Новый председатель земской управы Татаринов, из залетных гостей в Камышине, вращался некоторое время среди российских либералов тверского типа; деловитый администратор и человек «просвещенных воззрений», он принес с собою элементы умеренного конституционализма: вокруг него сгруппировались такие же «умеренные и аккуратные» деловито-культурные земские работники, преимущественно из немцев-колонистов, зажиточных хозяйчиков, полукрестьян-полупомещиков. На новом уездном предводителе дворянства, родственнике Татаринова по жене, графе Олсуфьеве, снимавшем верхний этаж в доме моего отца, также лежал налет новых веяний — только более поверхностный и сдобренный аристократическим дилетантизмом и скучающей хлыщеватостью. В общем — пустыня. Девицы, грызущие семячки, кокетливо ударяющие кавалеров перчатками по рукам, складывающие губки бантиком и убежденные, что все мужчины — ужасные насмешники; кавалеры, из кожи вон лезущие, чтобы оправдать эту репутацию; чиновники, одуревающие в своих присутствиях и канцеляриях, наживающие пенсии, чины и геморрой; с вечера субботы до вечера воскресенья, а то и до утра понедельника, они «встряхиваются» в сплошном попойно-картежном трансе, чтобы прямо с него повлачить затуманенную алкогольными парами и бессонницей голову в то же трудовое дышло повседневной канцелярщины. Среда эта немножко встрепенулась и с любопытством уставилась на свежеиспеченного выпускного «социалиста из Петропавловки», о которой среди них ходили самые дикие легенды, — например, о казематах, размещенных ниже дна Невы, с открывающимися люками для затопления водою и т. п. Были в этой среде и доморощенные незатейливые «вольтериянцы», вроде моего отца.
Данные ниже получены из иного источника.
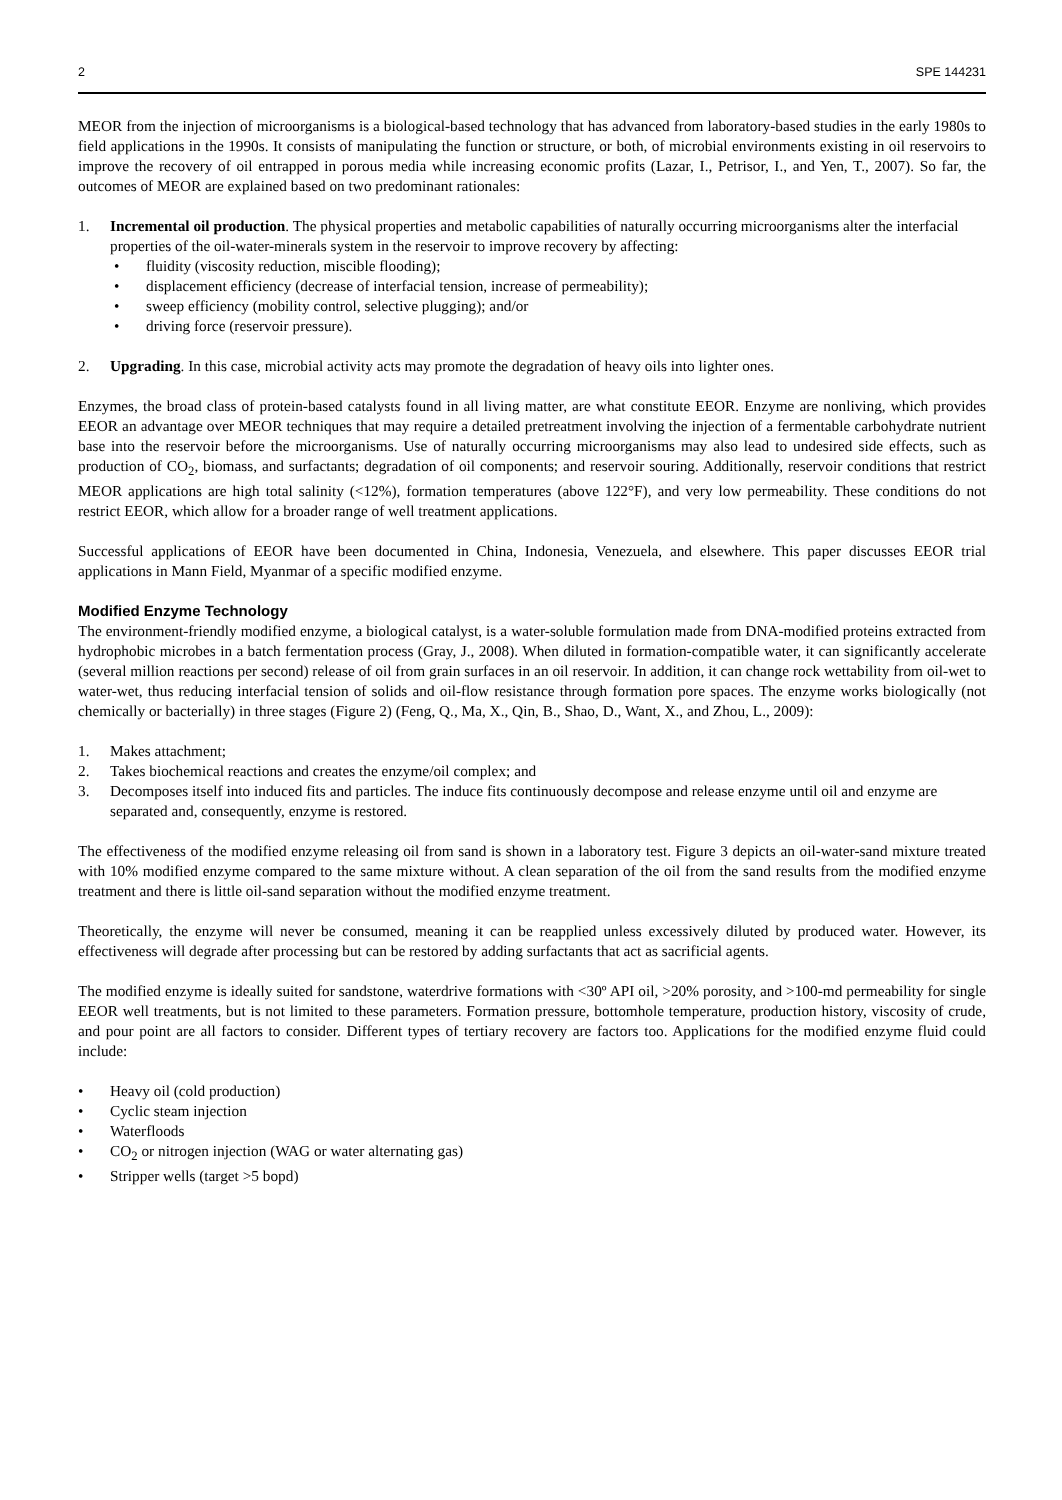2 SPE 144231
MEOR from the injection of microorganisms is a biological-based technology that has advanced from laboratory-based studies in the early 1980s to field applications in the 1990s. It consists of manipulating the function or structure, or both, of microbial environments existing in oil reservoirs to improve the recovery of oil entrapped in porous media while increasing economic profits (Lazar, I., Petrisor, I., and Yen, T., 2007). So far, the outcomes of MEOR are explained based on two predominant rationales:
1. Incremental oil production. The physical properties and metabolic capabilities of naturally occurring microorganisms alter the interfacial properties of the oil-water-minerals system in the reservoir to improve recovery by affecting:
• fluidity (viscosity reduction, miscible flooding);
• displacement efficiency (decrease of interfacial tension, increase of permeability);
• sweep efficiency (mobility control, selective plugging); and/or
• driving force (reservoir pressure).
2. Upgrading. In this case, microbial activity acts may promote the degradation of heavy oils into lighter ones.
Enzymes, the broad class of protein-based catalysts found in all living matter, are what constitute EEOR. Enzyme are nonliving, which provides EEOR an advantage over MEOR techniques that may require a detailed pretreatment involving the injection of a fermentable carbohydrate nutrient base into the reservoir before the microorganisms. Use of naturally occurring microorganisms may also lead to undesired side effects, such as production of CO<sub>2</sub>, biomass, and surfactants; degradation of oil components; and reservoir souring. Additionally, reservoir conditions that restrict MEOR applications are high total salinity (<12%), formation temperatures (above 122°F), and very low permeability. These conditions do not restrict EEOR, which allow for a broader range of well treatment applications.
Successful applications of EEOR have been documented in China, Indonesia, Venezuela, and elsewhere. This paper discusses EEOR trial applications in Mann Field, Myanmar of a specific modified enzyme.
Modified Enzyme Technology
The environment-friendly modified enzyme, a biological catalyst, is a water-soluble formulation made from DNA-modified proteins extracted from hydrophobic microbes in a batch fermentation process (Gray, J., 2008). When diluted in formation-compatible water, it can significantly accelerate (several million reactions per second) release of oil from grain surfaces in an oil reservoir. In addition, it can change rock wettability from oil-wet to water-wet, thus reducing interfacial tension of solids and oil-flow resistance through formation pore spaces. The enzyme works biologically (not chemically or bacterially) in three stages (Figure 2) (Feng, Q., Ma, X., Qin, B., Shao, D., Want, X., and Zhou, L., 2009):
1. Makes attachment;
2. Takes biochemical reactions and creates the enzyme/oil complex; and
3. Decomposes itself into induced fits and particles. The induce fits continuously decompose and release enzyme until oil and enzyme are separated and, consequently, enzyme is restored.
The effectiveness of the modified enzyme releasing oil from sand is shown in a laboratory test. Figure 3 depicts an oil-water-sand mixture treated with 10% modified enzyme compared to the same mixture without. A clean separation of the oil from the sand results from the modified enzyme treatment and there is little oil-sand separation without the modified enzyme treatment.
Theoretically, the enzyme will never be consumed, meaning it can be reapplied unless excessively diluted by produced water. However, its effectiveness will degrade after processing but can be restored by adding surfactants that act as sacrificial agents.
The modified enzyme is ideally suited for sandstone, waterdrive formations with <30º API oil, >20% porosity, and >100-md permeability for single EEOR well treatments, but is not limited to these parameters. Formation pressure, bottomhole temperature, production history, viscosity of crude, and pour point are all factors to consider. Different types of tertiary recovery are factors too. Applications for the modified enzyme fluid could include:
• Heavy oil (cold production)
• Cyclic steam injection
• Waterfloods
• CO<sub>2</sub> or nitrogen injection (WAG or water alternating gas)
• Stripper wells (target >5 bopd)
«Красный», побывавший в легендарной Петропавловке, вызывал некоторое тайное и смутное уважение. Живо сказывалось это и на моем отце. Как-то раз мы разговорились о моих планах на будущее. И когда я начисто сказал, что считаю свой жизненный путь предрешенным, он задумчиво заключил всю нашу беседу словами:

— Трудно это человеку… Что и говорить, хорошо так, не жалея себя, послужить народу. Слова против не скажу — высокое это дело… «блаженны вы, егда поносят вас и ижденут», это даже Иисус Христос говорил. Только уж, по-моему, если обрекать себя на это — тогда не надо жениться и семьей обзаводиться не следует. Собой самим всякий рисковать имеет право, да одна голова не бедна, а и бедна, так одна. Ну, а вот семью подвести под такие испытания — это уже нельзя. Дай тебе Бог сил на это, а только тяжко это будет.

В такой провинциальной трущобе жить было душно. К тому же, в городе меня, что называется, всякая собака знала, а потому завязать связи с «низами», с деревней — было страшно трудно, почти невозможно. Я попытался, поэтому добиться разрешения перебраться куда-нибудь в более крупный город, под предлогом лечения зрения.
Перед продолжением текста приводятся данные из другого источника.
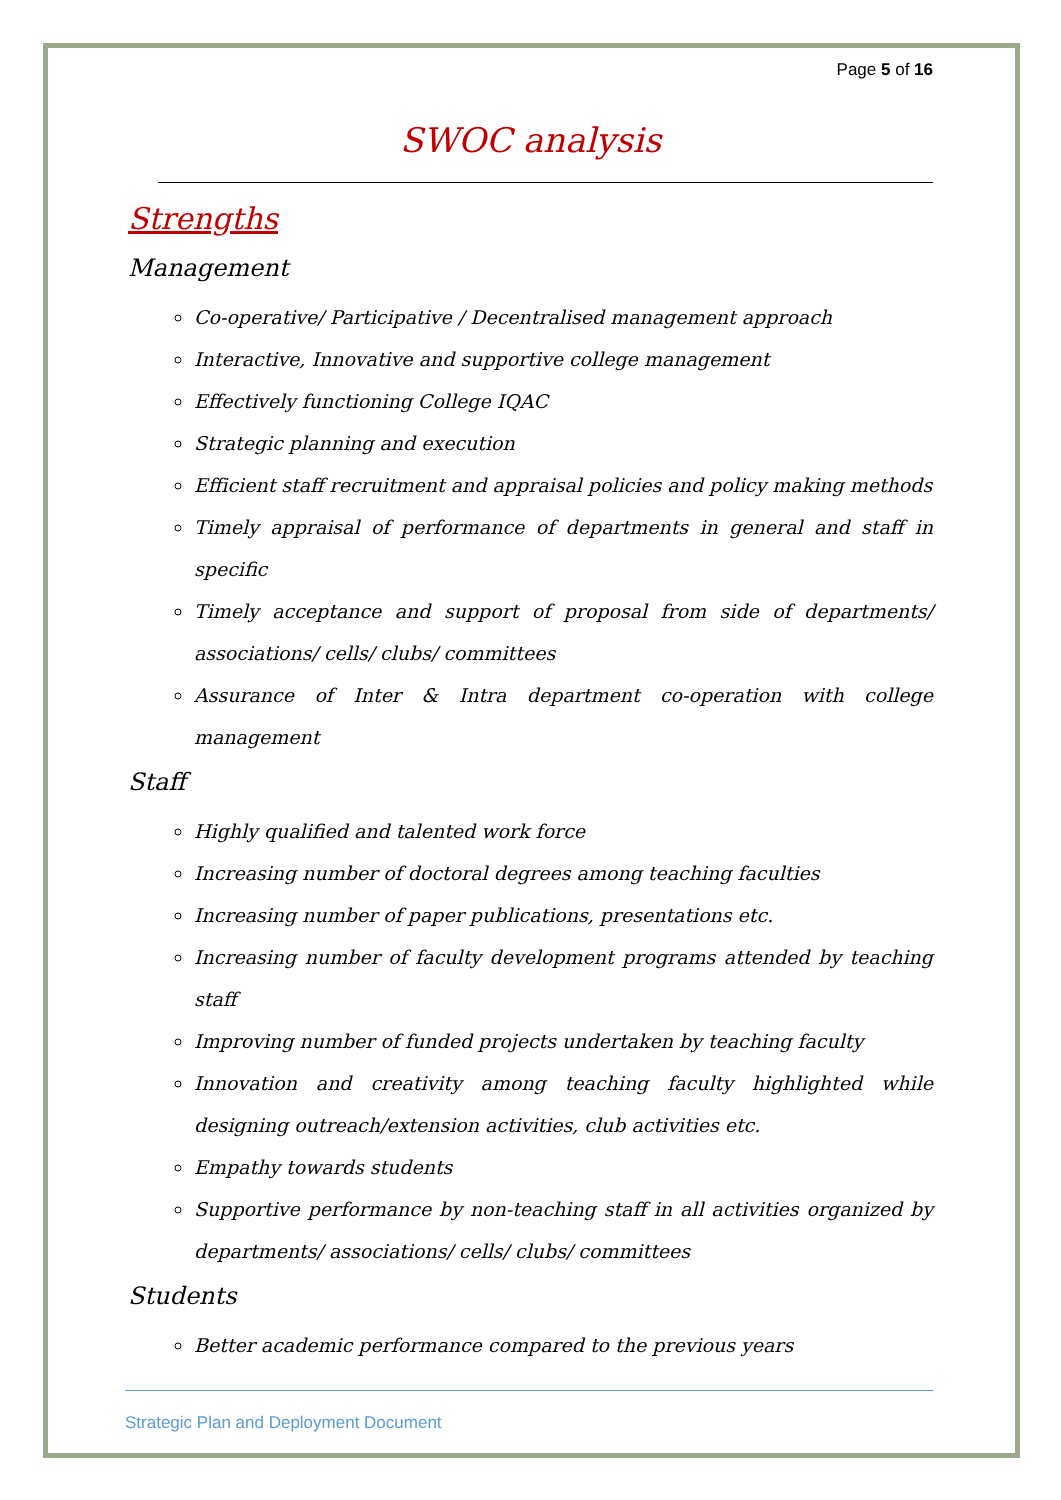Page 5 of 16
SWOC analysis
Strengths
Management
Co-operative/ Participative / Decentralised management approach
Interactive, Innovative and supportive college management
Effectively functioning College IQAC
Strategic planning and execution
Efficient staff recruitment and appraisal policies and policy making methods
Timely appraisal of performance of departments in general and staff in specific
Timely acceptance and support of proposal from side of departments/ associations/ cells/ clubs/ committees
Assurance of Inter & Intra department co-operation with college management
Staff
Highly qualified and talented work force
Increasing number of doctoral degrees among teaching faculties
Increasing number of paper publications, presentations etc.
Increasing number of faculty development programs attended by teaching staff
Improving number of funded projects undertaken by teaching faculty
Innovation and creativity among teaching faculty highlighted while designing outreach/extension activities, club activities etc.
Empathy towards students
Supportive performance by non-teaching staff in all activities organized by departments/ associations/ cells/ clubs/ committees
Students
Better academic performance compared to the previous years
Strategic Plan and Deployment Document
Мне разрешили три соседних пункта — Царицын, Саратов, Тамбов. Я, разумеется, выбрал Саратов и на несколько дней окунулся в знакомую по гимназическим временам «радикальную» среду. Начались ожесточенные споры о капитализме и крестьянстве, об экономике и политике, об отношениях с либералами и о терроре, особенно в кружке Аргунова, бывшем на каком-то идейном «перепутья». Но, по-видимому, я, изголодавшись во время тюремного заключения и Камышинского прозябания, проявил слишком беспокойное усердие в этой области. По крайней мере, не прошло и полторы недели после приезда, как я уже получил повестку — меня вызывали в Жандармское Управление. Там я предстал перед строгие очи полковника Иванова, который коротко, холодно и сухо сообщил мне, что я в двадцать четыре часа должен оставить Саратов, что разрешение мне поселиться в нем есть плод недоразумения и что всякие дальнейшие объяснения по этому поводу излишни. Мне оставалось собрать свои немудреные пожитки и отправиться в следующий по величине из трех разрешенных мне городов — Тамбов.